Specifically I speak of Iraq, of course, whose very existence in the 21st-century American Experience is synonymous with "illogic."
That enfeebled nation provoked and imperiled us not. So naturally we invaded it. The principal reason repeatedly insinuated by the administration was that Iraq had something to do with 19 lunatics on Sept. 11, 2001. This, the administration has also repeatedly denied.
At the time of our urgent invasion, the administration served up an assortment of other elaborate irrationalities as well -- all quite explicit: Iraq's certain possession of weapons of mass destruction, which was unproven; the failure of diplomatic efforts, which were never launched; the nobility of humanitarianism, which surely would kill thousands; the exportation of democracy, which was predictably hopeless.
But the subsequent urgency of resolving the post-invasion mess has since overshadowed the further urgency of uncovering all the illogicalities wrapped in duplicities that thrust so many Americans in harm's way to begin with, of whom more than 3600 have since died. So logical questions are stifled, and the demand for likely impeachable answers is postponed.
Still, in this post-invasion era, the administration's illogic of old has fathered the new: We remain over there because of al Qaeda in Iraq, which attacked us on 9/11, although it did not. And we shall stay there because we must eliminate al Qaeda in Iraq, which our presence created and now nourishes. Furthermore we must stay there because al Qaeda in Iraq is the chief troublemaker, which it isn't.

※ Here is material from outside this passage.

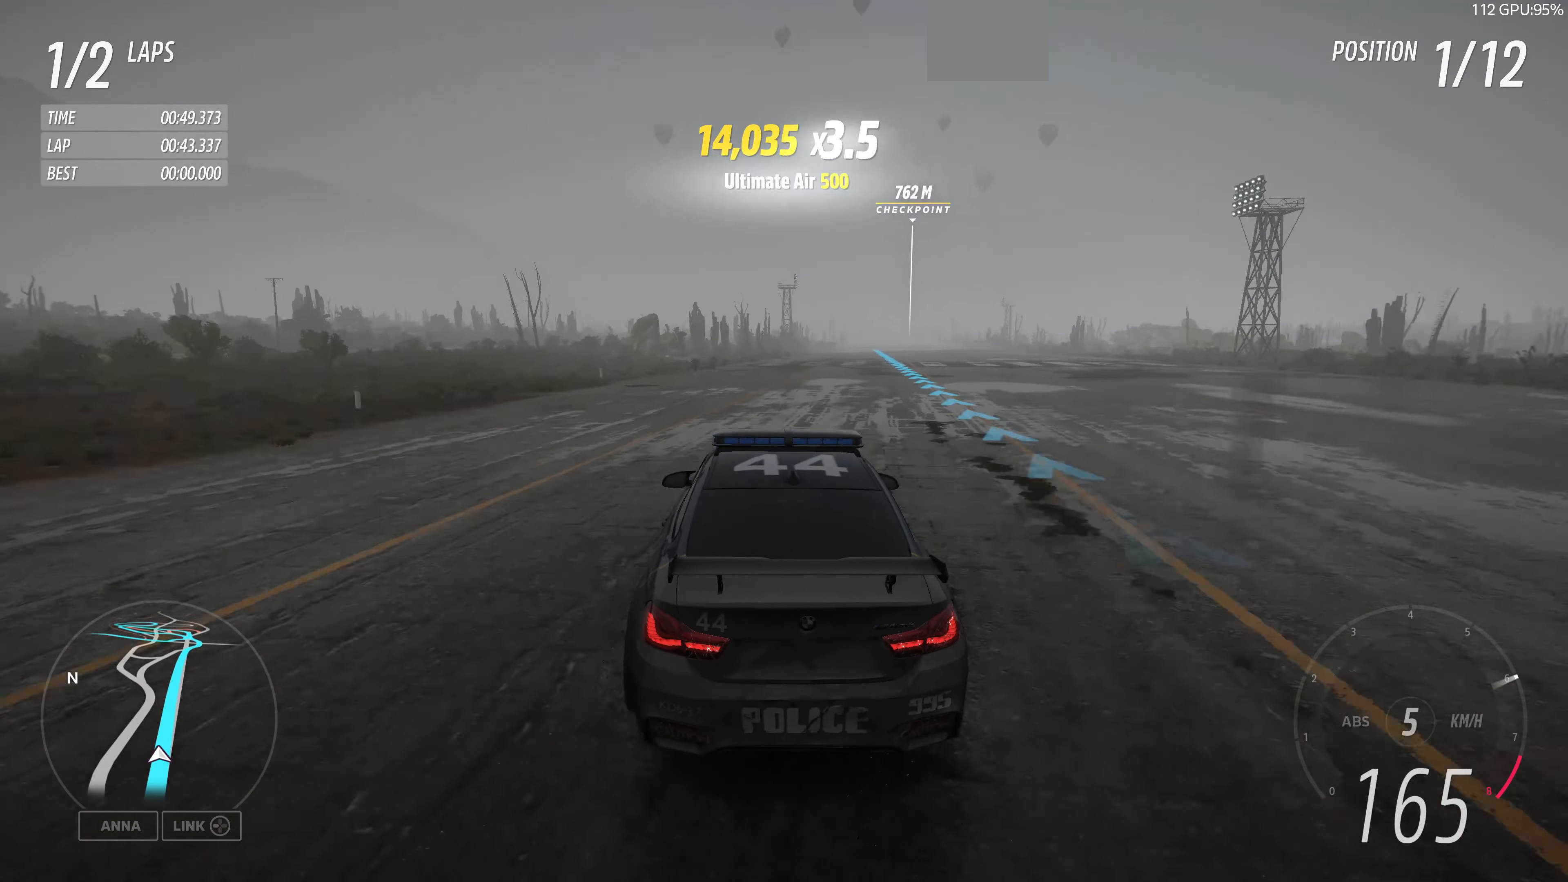
{"buttons": ["R2"], "left_stick": "up", "right_stick": "down", "events": [[100, "left_stick", "up"], [466, "right_stick", "down"]]}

Frances Townsend, Bush's homeland security adviser, said Tuesday that we, the logically befuddled, are "assuming it's a zero-sum game, which is what I don't understand." She then demonstrated her conspicuously vacant understanding by saying, "The fact is, we were harassing them in Afghanistan, we're harassing them in Iraq.... And the answer is, every time you poke the hornet's nest, they are bound to come back and push back on you."
It would seem self-evident that in poking a hornet's nest to exterminate the hornet, the nest must first contain a hornet. Otherwise you only irritate the resident yellow jackets.
Yet it's further self-evident that such reasoning presumes a smattering of logic, which is as unknown to this administration as its coming imbecility was to the Founders.